Edit the records from the line holding "Read the Income" through the end of the records, inclusive, replacing "series" with "dataset" and leaving everything else unchanged. Omit the pictures from your answer.

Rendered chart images
:::::

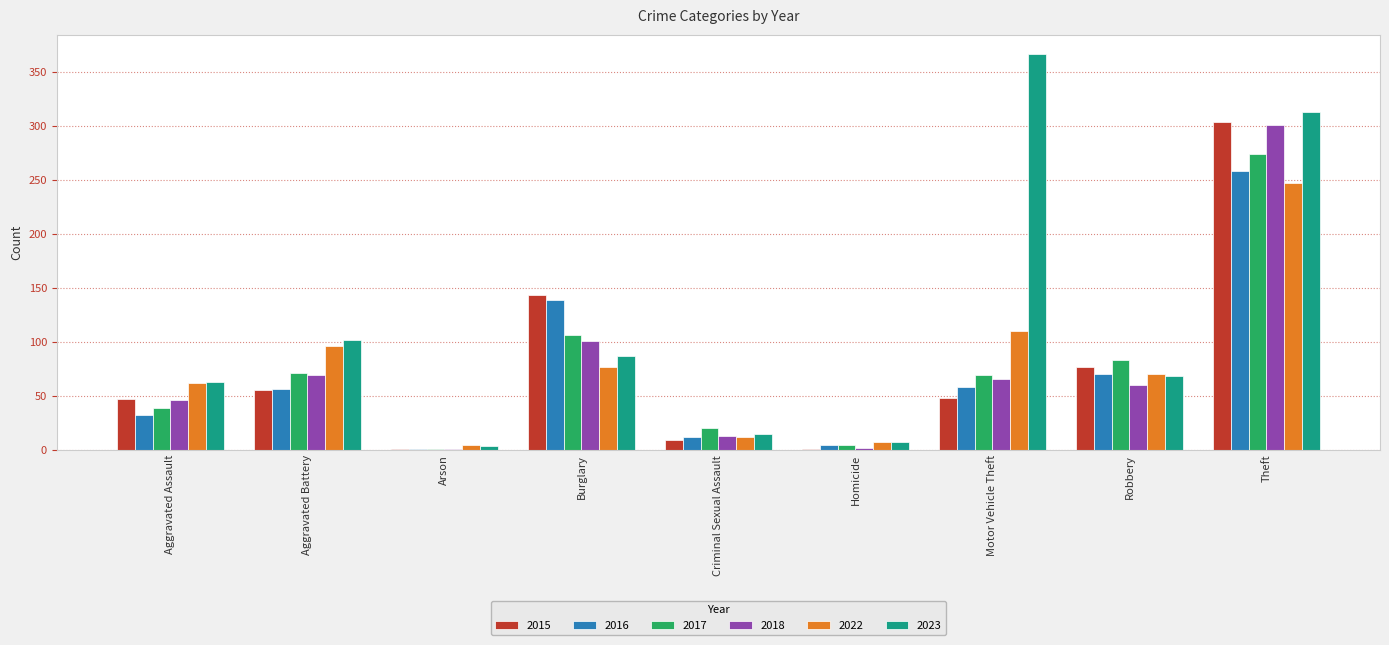

The value of 2015 at Homicide is 1. True or false?

True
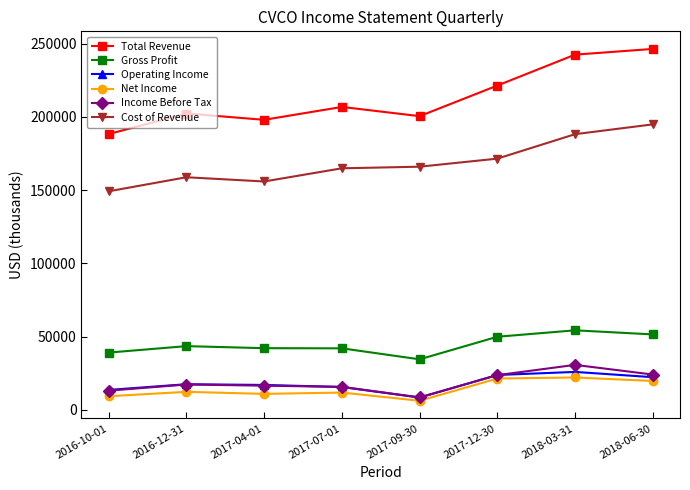

Read the Income Before Tax value at 2017-09-30.

8500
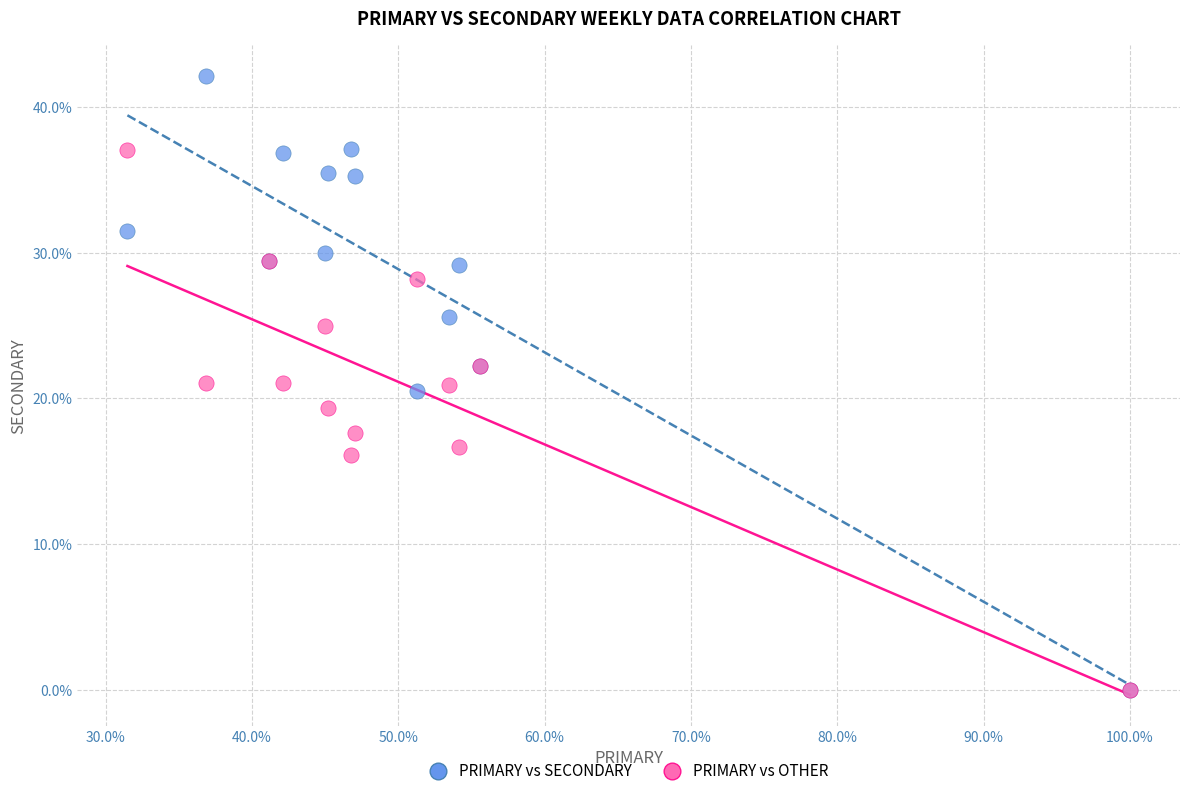

Which series has the largest Y range (max minus min)?

PRIMARY vs SECONDARY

:::::

• ANSWER SPACE:
Read the Income Before Tax value at 2017-09-30.

8500

Which dataset has the largest Y range (max minus min)?

PRIMARY vs SECONDARY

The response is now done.